Teks Latihan
————

Pemilu 2014, misalnya, untuk cetak kartu suara saja, menghabiskan duit negara sebanyak Rp8,5 triliun. Sebuah angka yang cukup fantastis di saat Indonesia sedang terimbas dari krisis global.

Dana APBN sebesar itu bisa dialokasikan untuk hal yang lebih bermanfaat, seperti dialokasikan ke sektor pendidikan, lingkungan, atau kesehatan.

Pada sektor lingkungan khususnya dalam penggunaan bahan baku kertas menimbulkan banyak masalah, sebagian besar kondisi hutan di Indonesia sudah rusak demi mencetak kartu suara yang berlipat ganda.

Jika dikaji lebih dalam dana sebesar Rp8,5 triliun tersebut bisa dikonversikan menjadi pohon yang bermanfaat bagi lingkungan sekitar.

Mirisnya kondisi di atas diperparah lagi dengan berbagai masalah teknis yang timbul dari pelaksanaan pemilu di Indonesia. Masalah-masalah tersebut antara lain ketidakmutakhiran data para pemilih akibat adanya manipulasi oleh oknum-oknum tertentu sehingga hasilnya menjadi tidak valid.

Seorang oknum yang sengaja memanipulasi satu suara rakyat pada Pemilu Presiden dan Wakil Presiden akan diusut hingga tuntas, dicari pemilik asli yang berhak atas hak suara tersebut, diserahkan hak suara kepada sang pemilik, dan oknum pun diarak atas kecurangannya.

Selain masalah dari para oknum tersebut, masih ada masalah lain yang tidak kalah rumit. Hal tersebut mengenai sulit dan tidak efisiennya pengurusan pindah TPS (tempat pemungutan suara) bagi kaum migran khususnya mahasiswa.

————

Daftar yang Ditampilkan
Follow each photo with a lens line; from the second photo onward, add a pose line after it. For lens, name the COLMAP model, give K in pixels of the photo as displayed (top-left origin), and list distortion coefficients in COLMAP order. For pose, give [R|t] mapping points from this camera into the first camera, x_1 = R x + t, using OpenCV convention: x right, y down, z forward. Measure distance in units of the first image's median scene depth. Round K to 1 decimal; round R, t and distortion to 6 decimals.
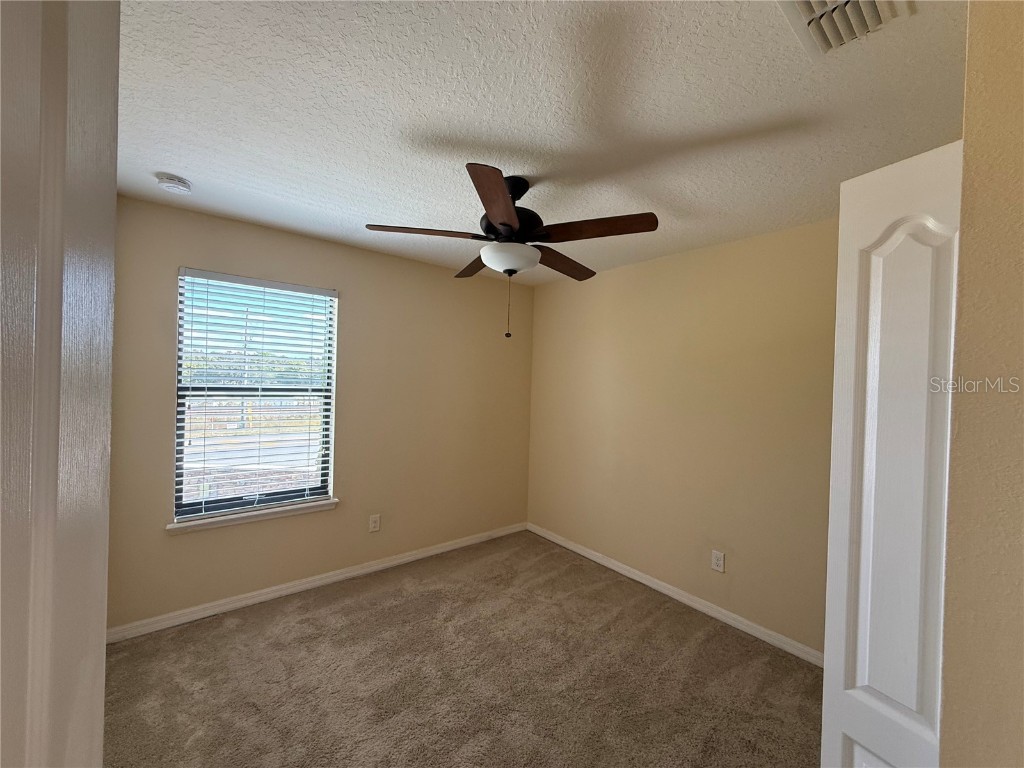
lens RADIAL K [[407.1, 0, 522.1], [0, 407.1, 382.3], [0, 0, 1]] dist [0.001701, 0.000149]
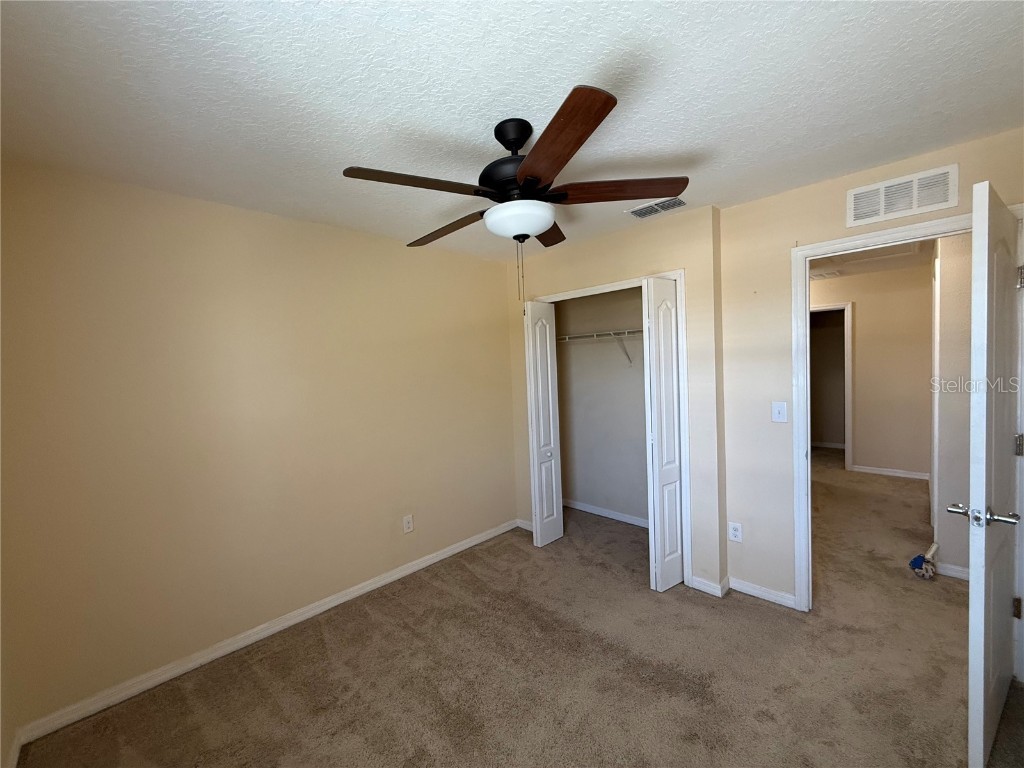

————

Ganti kata "mahasiswa" dengan "pelajar" lalu tuliskan ulang bagian teks latihan dari "Selain masalah dari" sampai "migran khususnya mahasiswa.".

Jawaban Anda
Selain masalah dari para oknum tersebut, masih ada masalah lain yang tidak kalah rumit. Hal tersebut mengenai sulit dan tidak efisiennya pengurusan pindah TPS (tempat pemungutan suara) bagi kaum migran khususnya pelajar.